_Task instructions_.
Go through the entries below, tally each line that has the word "solutions", and give only the total.

_Data provided_.
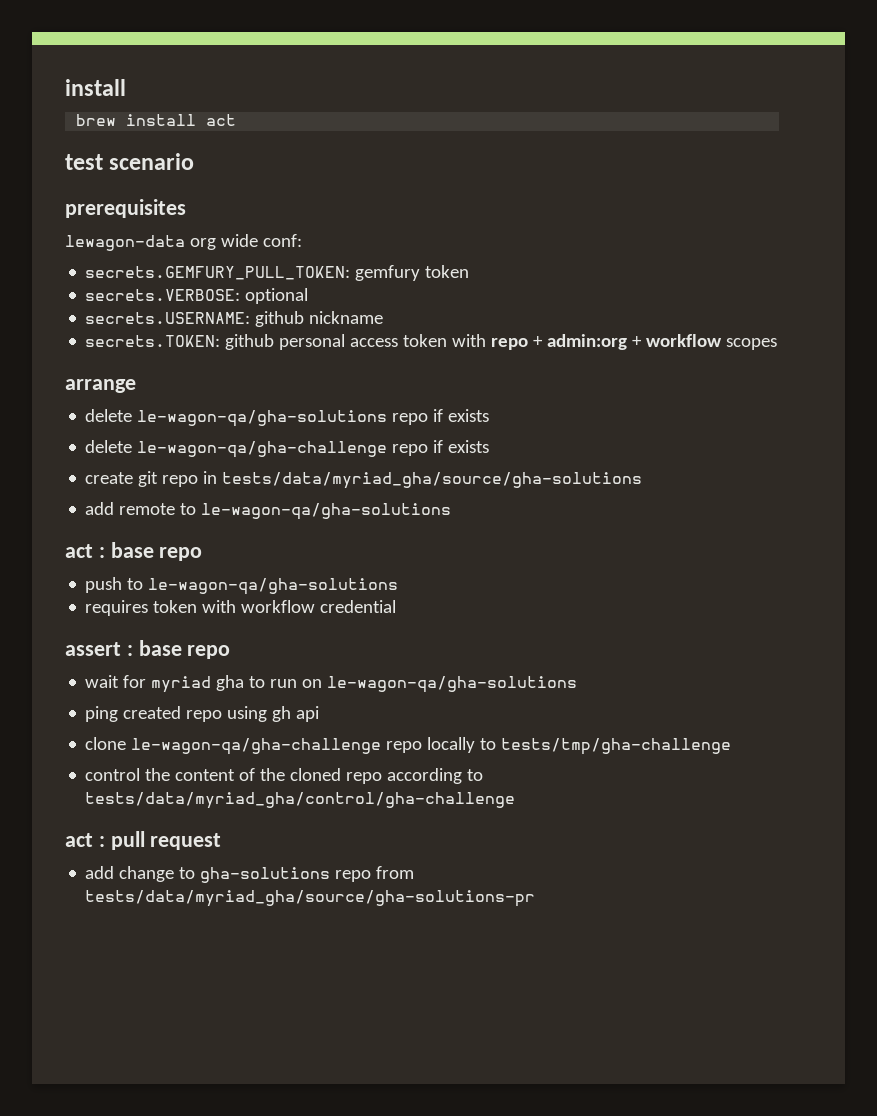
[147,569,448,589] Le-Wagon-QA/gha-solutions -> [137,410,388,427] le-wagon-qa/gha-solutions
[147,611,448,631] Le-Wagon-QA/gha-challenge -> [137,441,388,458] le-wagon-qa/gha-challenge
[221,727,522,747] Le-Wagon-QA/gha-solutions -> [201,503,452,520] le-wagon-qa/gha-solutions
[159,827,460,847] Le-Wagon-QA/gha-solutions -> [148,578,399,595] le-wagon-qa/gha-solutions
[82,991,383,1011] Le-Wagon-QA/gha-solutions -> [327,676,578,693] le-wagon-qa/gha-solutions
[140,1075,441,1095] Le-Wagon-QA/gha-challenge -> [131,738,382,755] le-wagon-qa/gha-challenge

_Exercise result_.
4